Capítulo 148: Curva del Río y Discusión sobre la Supremacía Nacional (3/3)
Esto era lo contrario a los grandes maestros que guardaban sus palabras como tesoros.
La mayoría buscaba ocultar su profundo significado para mantener a los oyentes atentos, pero el chico se expresaba claramente y sin tapujos.
En un debate sobre lo desconocido, más valía ser vago que claro;la ambigüedad era genialidad, mientras que la claridad era aburrimiento.
Un centenar de grandes literatos y cientos de oyentes no se rindieron del todo ante el chico, ya que eran personas con gran paciencia, pero muchos comenzaron a hablar entre ellos para quitarse el sueño o incluso algunos ya estaban listos para gritar.
Duan Fengnian, con los ojos entrecerrados y las dos espadas dobladas en su rodilla, le decía cariñosamente a la sirvienta: "¡Tía!¿Podrías darme un poco de vino?" La sirvienta, que ya estaba cansada de ser burlada por este mujeriego, levantó una cacerola con tres vasos y se enfureció mirándolo.
Duan Fengnian no daba su brazo a torcer: "¿Tía, estás cansada?¿Por qué no te sientas un rato para descansar?Si quieres, puedo ayudarte." Ella le lanzó una mirada fulminante.
Este muchacho era bastante guapo, ¿por qué se portaba así?Duan Fengnian sonrió ampliamente y siguió preguntando: "¿Tía de dónde eres?¿Dónde vives?¿Cuántos años tienes?" La princesa de Jìngān deseaba enterrarlo vivo para que no se avergonzara en público.
¡Afortunadamente, nadie prestaba atención a este chico cariñoso con la sirvienta!Yuan Jiangyan, quien nunca había debatido públicamente durante más de diez años, decidió intervenir.
Yuan Honghua era el primero del Sur en el arte de la lógica y su origen podía rastrearse a un filósofo de la Academia del Rey Supremo llamado Jìshàng que usaba el apellido Wang.
En el pasado, este filósofo solo necesitaba ganar dos debates para convertirse en el gran jefe de la academia, pero perdió y finalmente renunció a la última batalla, la del dominación y hegemonía.
Sin embargo, todo el mundo sabía que él era partidario de un uso combinado de ambas.
Yuan Jiangyan preguntó: "La escuela de Yàoyí en Beiláng solo trasciende a las enseñanzas budistas.
¿Decirás que esto es útil para la gente?En el futuro, si nadie te sigue, ¿cómo te mantendrás?Si los estudiosos se dedican a ello, obtendrán instantáneamente resultados, pero por la codicia de la ventaja momentánea podrían olvidar su honor.
¿Cómo vivirán en el futuro?" Un nuevo alboroto!Yuan Honghua no solo había involucrado a los monjes budistas más altos y respetados, sino que había tocado un punto crucial para todos ellos.

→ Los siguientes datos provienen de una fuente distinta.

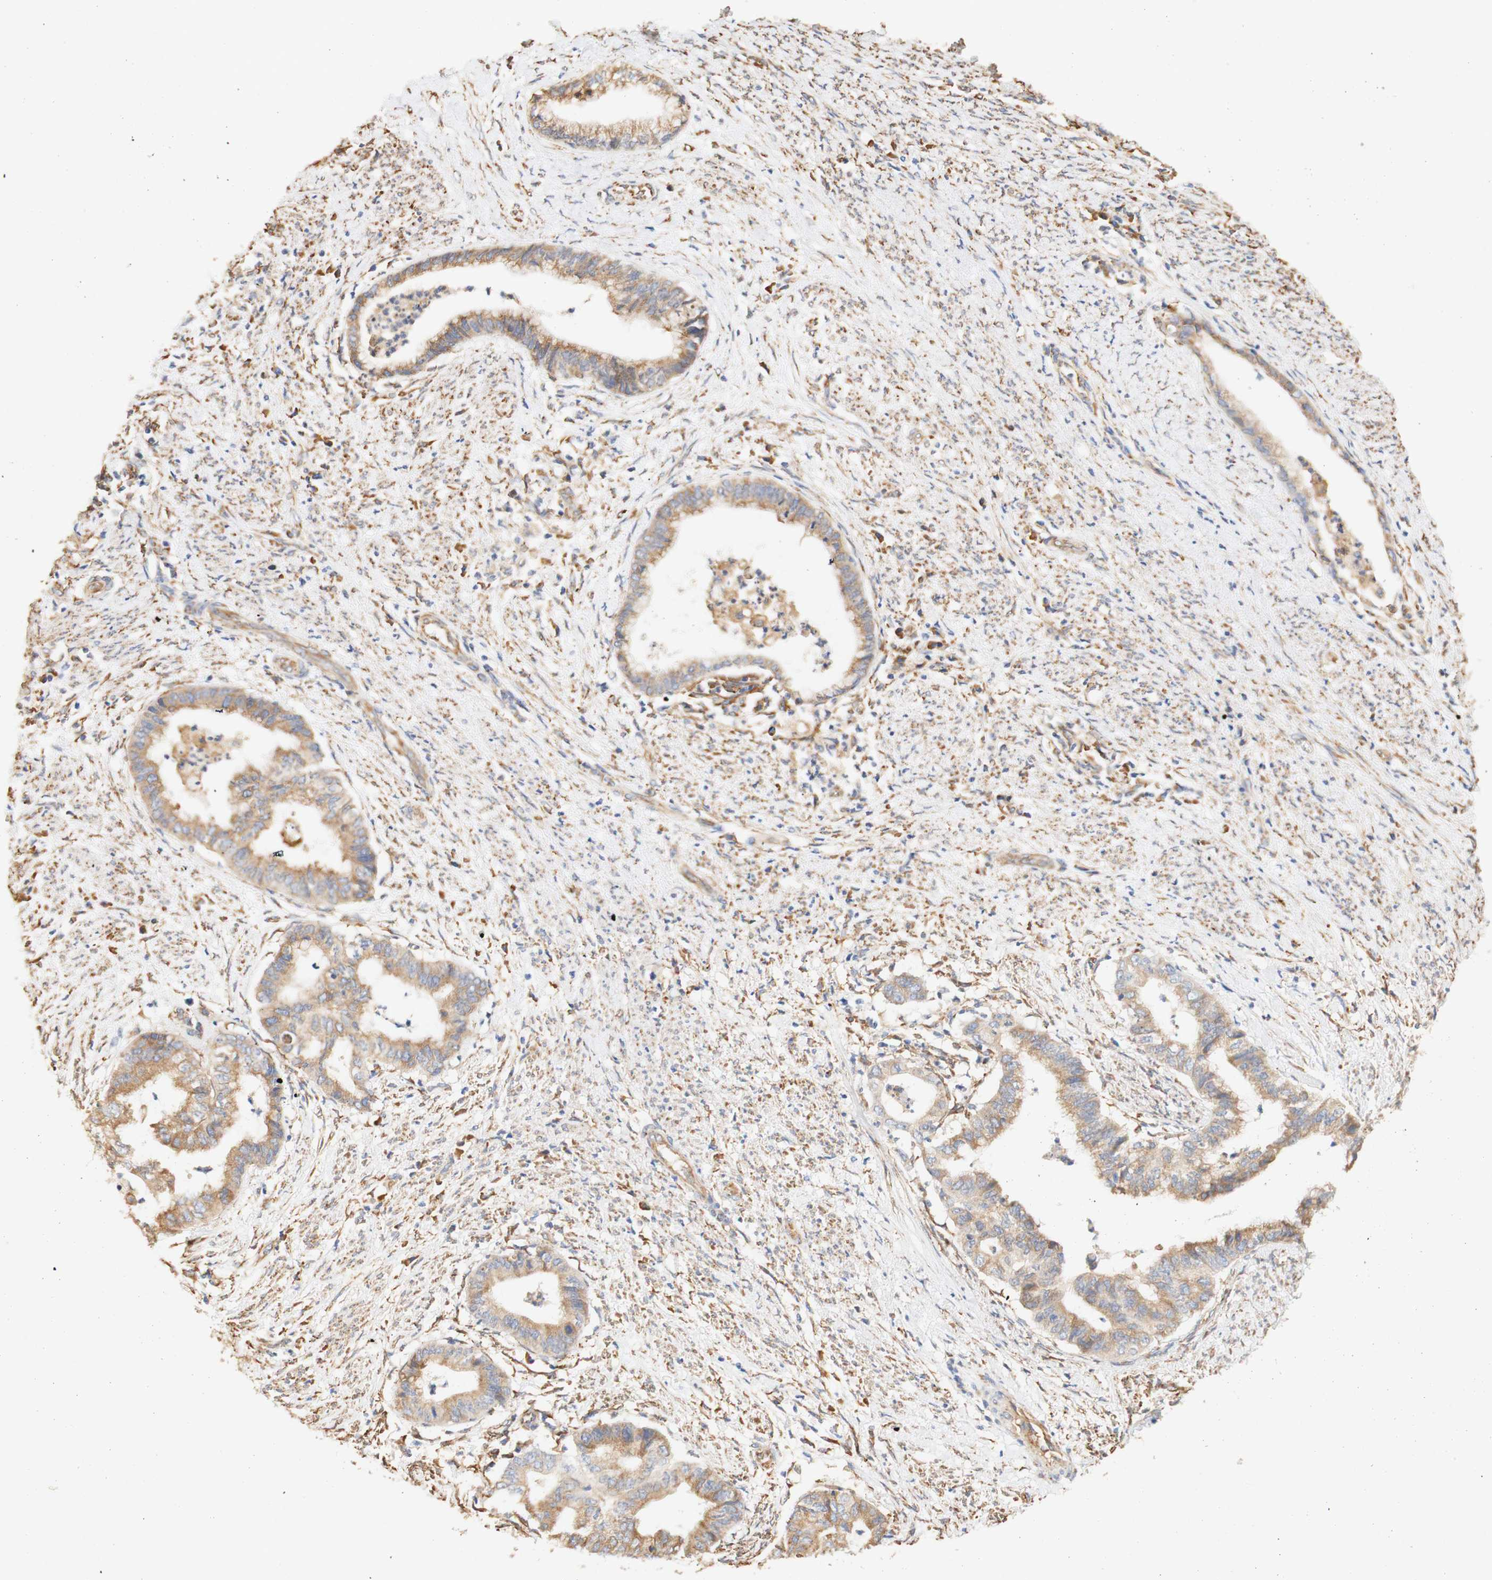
{"staining": {"intensity": "moderate", "quantity": ">75%", "location": "cytoplasmic/membranous"}, "tissue": "endometrial cancer", "cell_type": "Tumor cells", "image_type": "cancer", "snomed": [{"axis": "morphology", "description": "Necrosis, NOS"}, {"axis": "morphology", "description": "Adenocarcinoma, NOS"}, {"axis": "topography", "description": "Endometrium"}], "caption": "Endometrial cancer (adenocarcinoma) stained with a protein marker reveals moderate staining in tumor cells.", "gene": "EIF2AK4", "patient": {"sex": "female", "age": 79}}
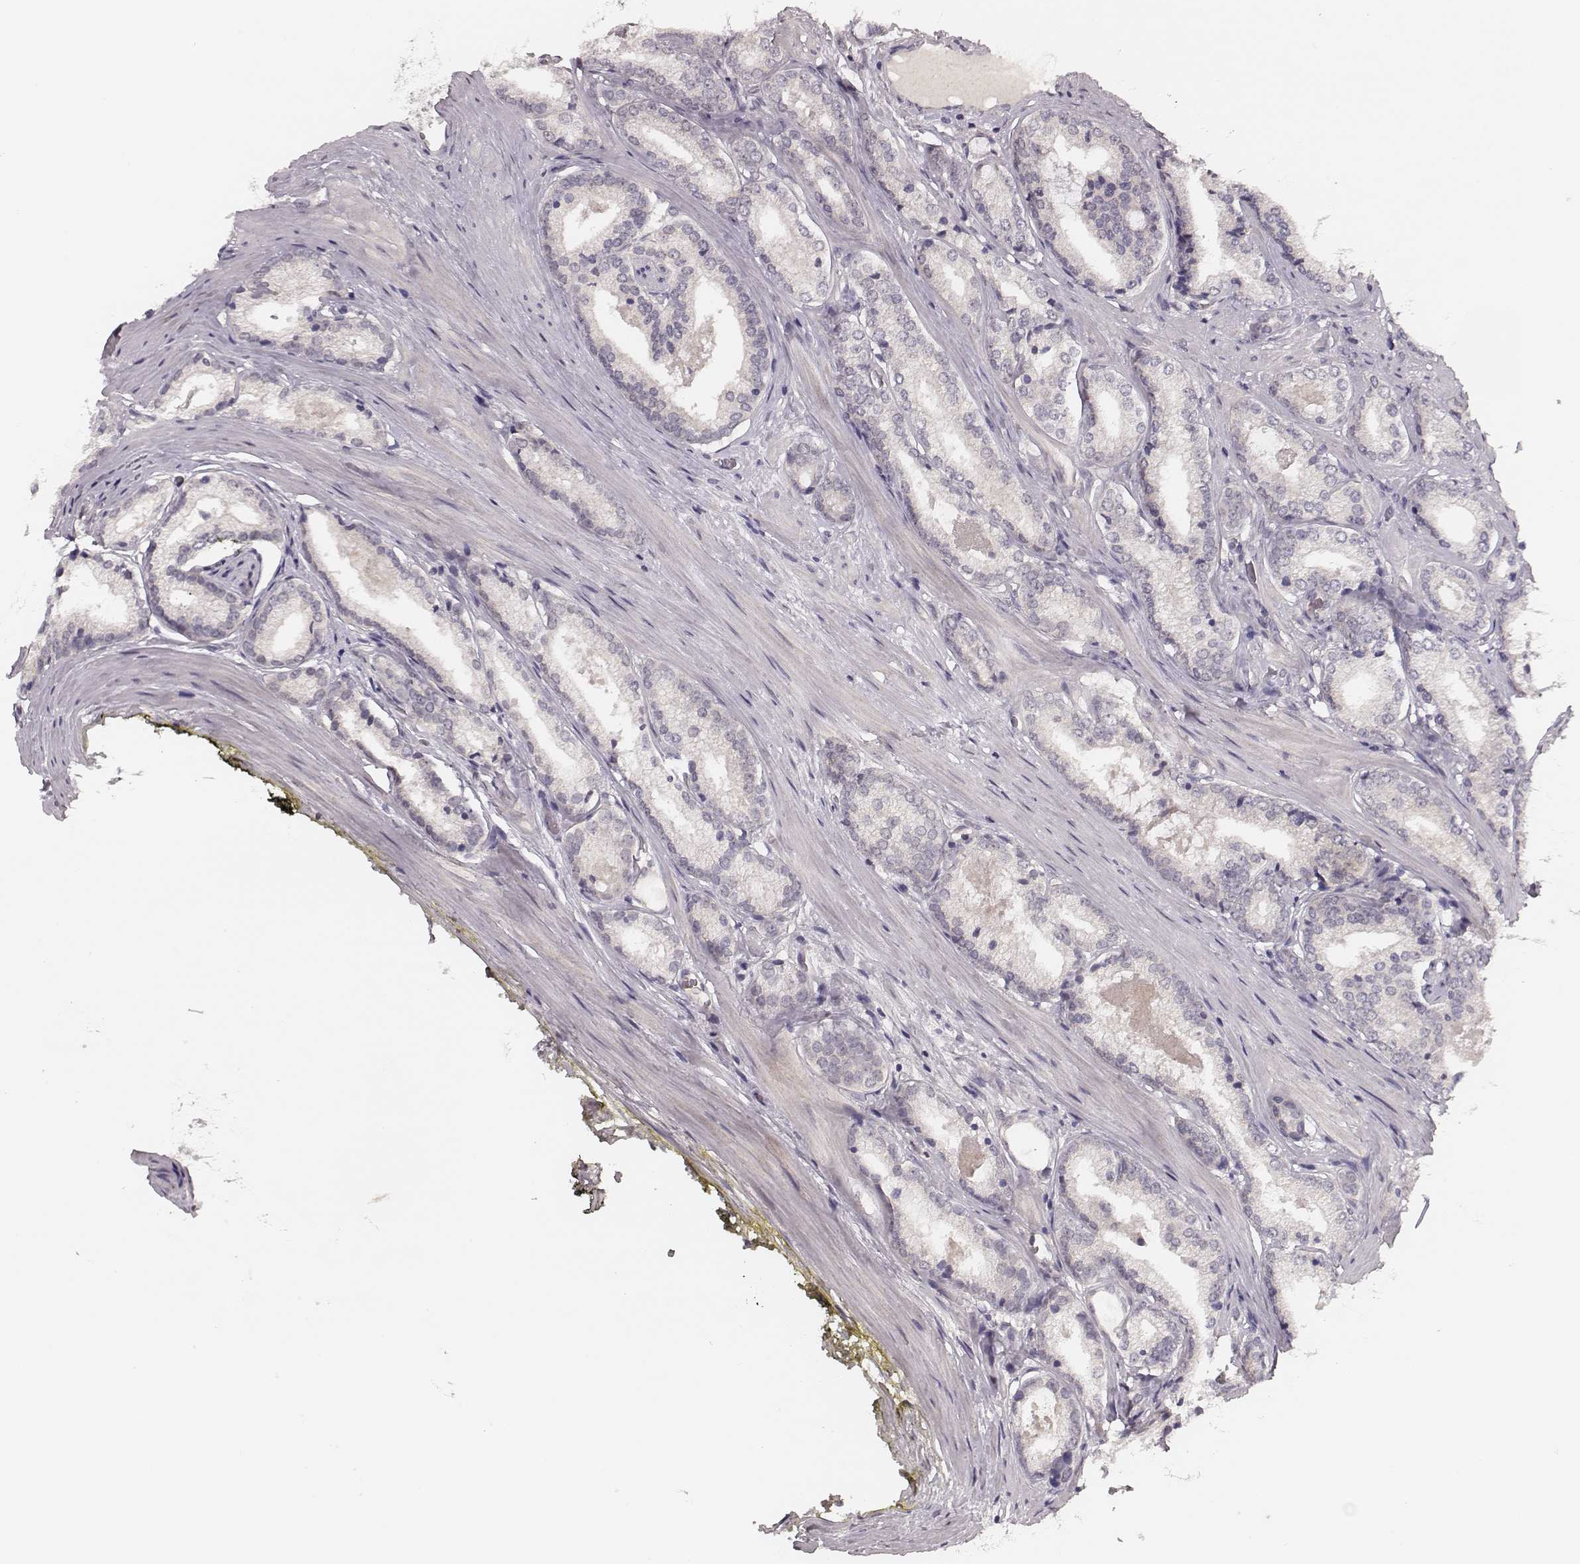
{"staining": {"intensity": "negative", "quantity": "none", "location": "none"}, "tissue": "prostate cancer", "cell_type": "Tumor cells", "image_type": "cancer", "snomed": [{"axis": "morphology", "description": "Adenocarcinoma, Low grade"}, {"axis": "topography", "description": "Prostate"}], "caption": "An image of human prostate adenocarcinoma (low-grade) is negative for staining in tumor cells.", "gene": "LY6K", "patient": {"sex": "male", "age": 56}}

Era evidente que este número uno del Sur daba importancia a la opinión de aquel estudiante que se creía libre.
Todos los presentes se sentaron en silencio.
Mientras Duan Fengnian seguía hablando con la sirvienta, vio que una hermana mayor llamada Xu Zhitiguo hizo un gesto amenazador desde el pequeño edificio de teja amarilla y le dio la espalda.
Justo cuando iba a hablar con ella, vio a un hombre maduro tambalearse hacia el edificio.
El anciano luchador bloqueó las escaleras del edificio, llenando el lugar con su presencia.
La actitud de ese hombre era como si estuviera enfrentándose a una gran amenaza!De repente, el Príncipe Duan se levantó.
Corrió entre la multitud como un pez en el agua.
Cuando Duan Fengnian llegó cerca del edificio, vio que el literato de suéter verde estaba a unos veinte pasos y con ambos brazos extendidos, parecía limpiar polvo para mostrar respeto.
Luego se arrodilló!El literato lloraba.
Susurró cada palabra: "Señora Princesa, yo, el delincuente de Xi Chǔ, Caolangqing, me presento!"